We initially tried ipywidgets.embed_minimal_html and hit an incompatibility with anywidget's ES-module bundling (embed-amd.js couldn't locate anywidget.js on disk). The nbconvert route bundles anywidget's JS as a data URI into the notebook's output HTML, so there's no runtime fetch and the page works from file:// URLs.

11. Known limits & future work

No Clustergram hover linkage. Celldega's Clustergram keeps hover state (hovered_cat) purely in its own JS store; it never pushes to a Python traitlet. Only clicks make it across. Adding a hover traitlet upstream is an obvious improvement.
Alpha shapes are computed per cluster, not jointly. Overlapping clusters produce overlapping polygons. A constrained Voronoi or nested containment scheme would clean that up.
UMAP is recomputed at build time.
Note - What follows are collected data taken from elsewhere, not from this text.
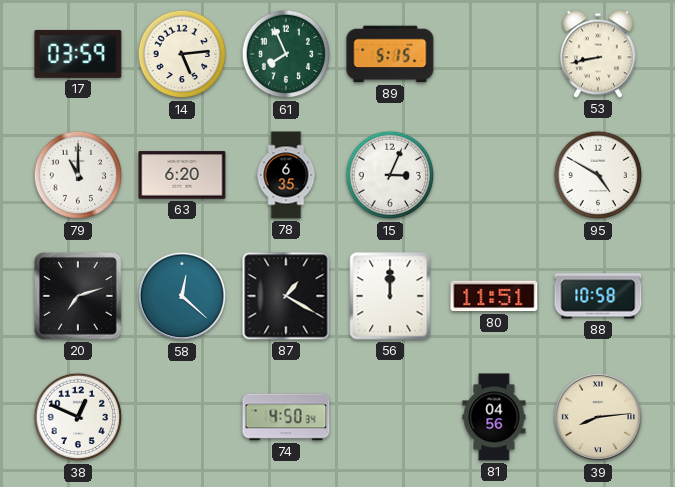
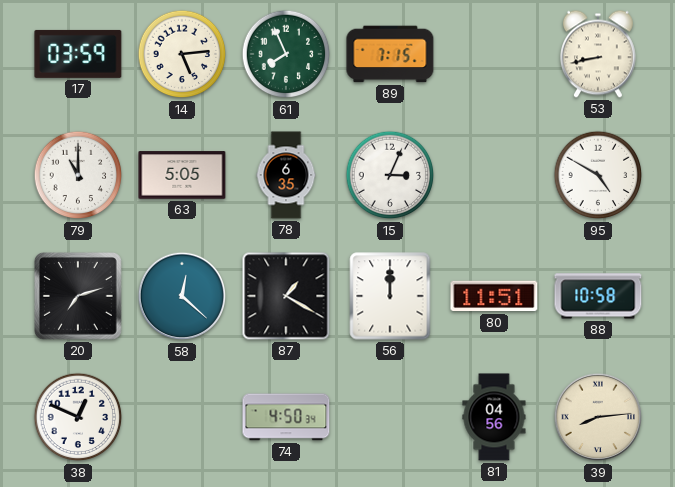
89: 5:15 -> 7:15
63: 6:20 -> 5:05
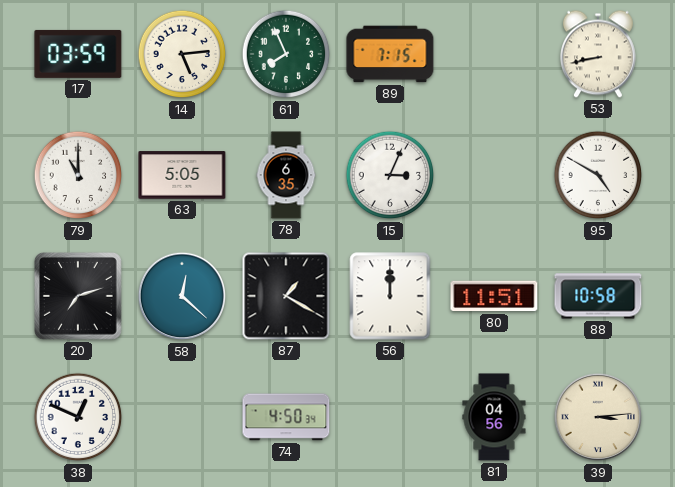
39: 8:14 -> 3:14
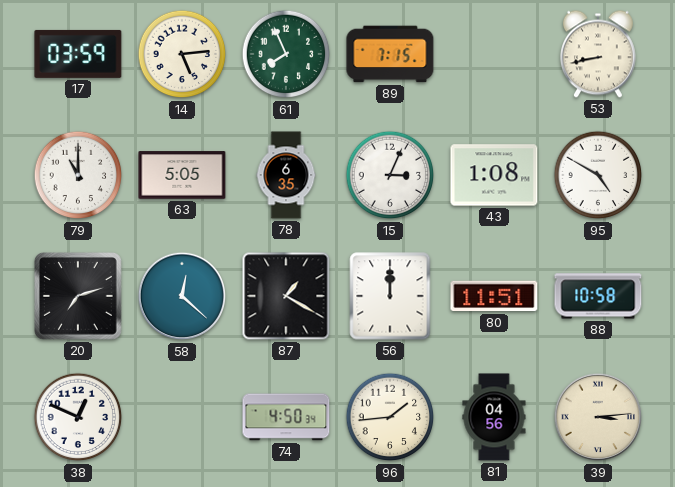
43: none -> 1:08
96: none -> 1:44
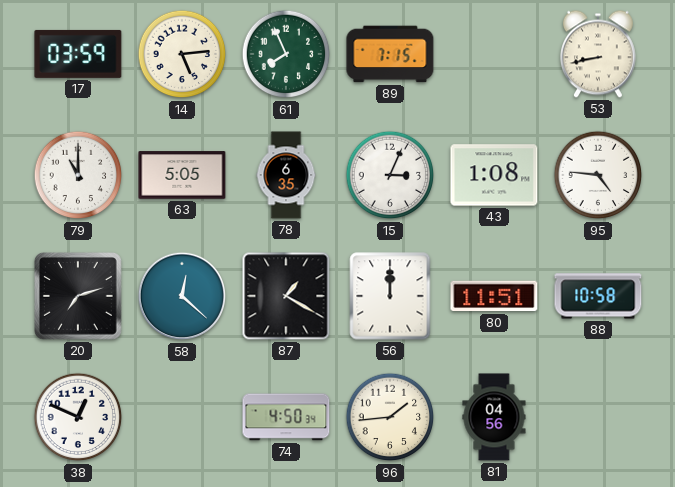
95: 4:50 -> 4:46
39: 3:14 -> none
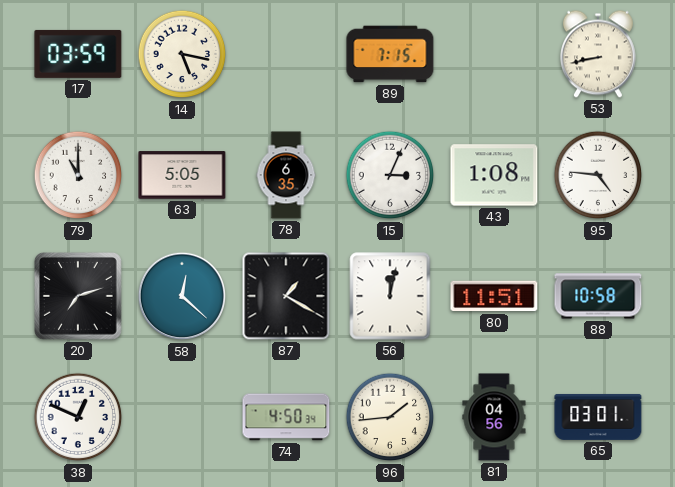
14: 5:14 -> 5:17
61: 7:56 -> none
56: 12:00 -> 12:02
65: none -> 03:01
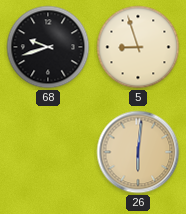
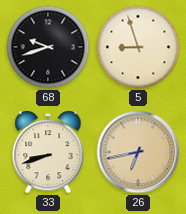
33: none -> 8:42
26: 6:01 -> 6:43
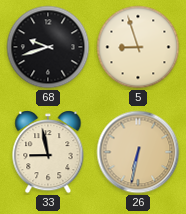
33: 8:42 -> 8:58
26: 6:43 -> 6:32
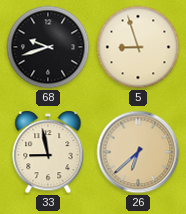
26: 6:32 -> 6:38
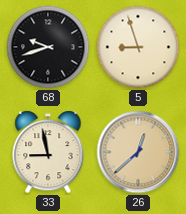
26: 6:38 -> 12:38
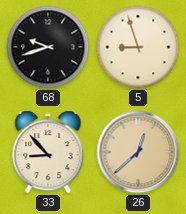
33: 8:58 -> 8:53
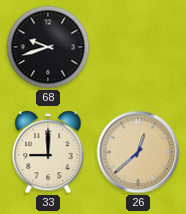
5: 8:57 -> none
33: 8:53 -> 9:00
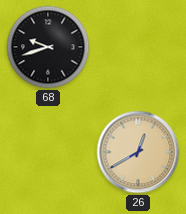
33: 9:00 -> none
26: 12:38 -> 12:40
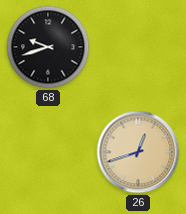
26: 12:40 -> 12:42
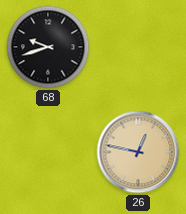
26: 12:42 -> 12:47
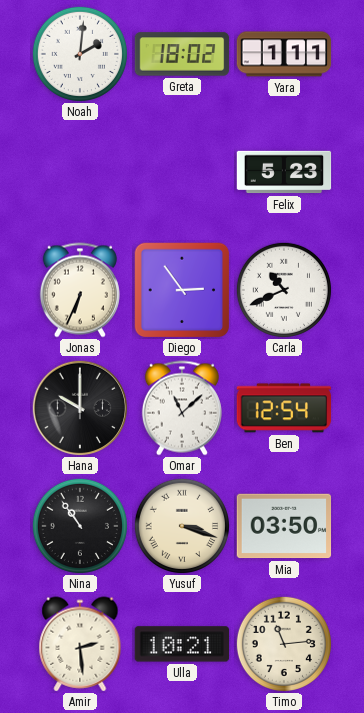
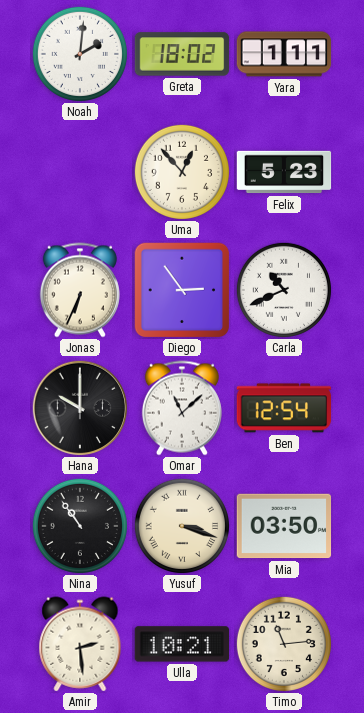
Uma: none -> 12:53
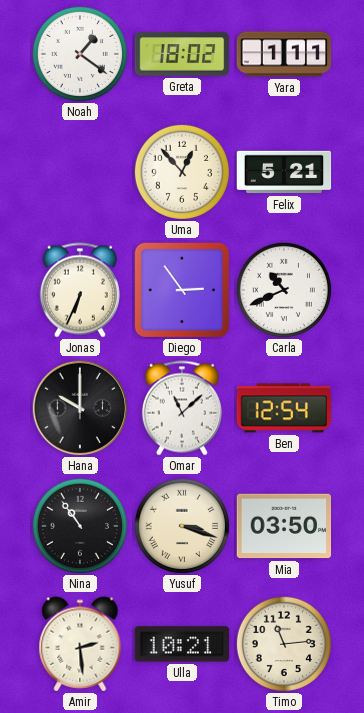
Noah: 2:01 -> 1:21
Felix: 5:23 -> 5:21
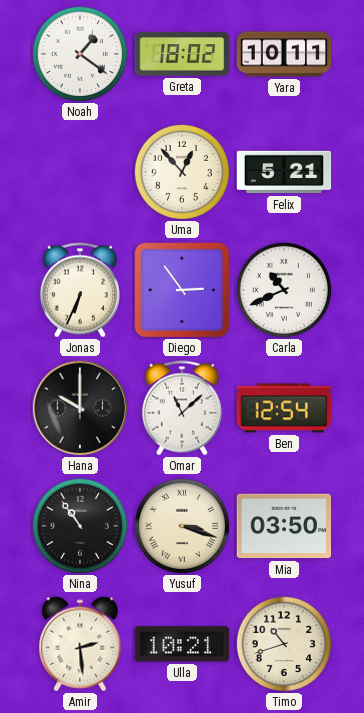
Yara: 1:11 -> 10:11
Timo: 11:14 -> 10:42
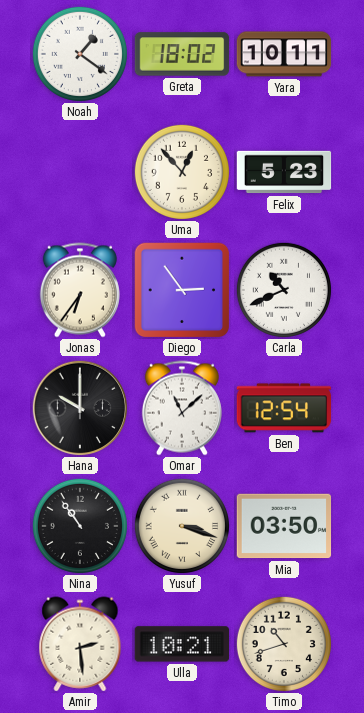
Felix: 5:21 -> 5:23
Jonas: 6:34 -> 6:36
The embedding's random initialization means rebuilds can subtly reshuffle the UMAP layout; we'd want a fixed seed or a saved embedding to stabilize publication-quality outputs.
Flow lines cap at top-30. The map asks the Clustergram for a top-30 slice on station click (MAP_STATION_SLICE_TOP_K) and lets the simulated rides carry the long-tail signal visually — bumping the cap higher quickly turns Manhattan hubs into spaghetti. An alternate ArcLayer rendering for arched cross-town flows, or a “show all” mode that fades sub-pixel edges by probability, would let us push the cap up without sacrificing readability.
Widget-only HTML is ~1.5 MB per city, dominated by the deck.gl + anywidget bundles. Moving to a shared CDN import, or lazy-loading the map/cgm bundles, would trim it significantly.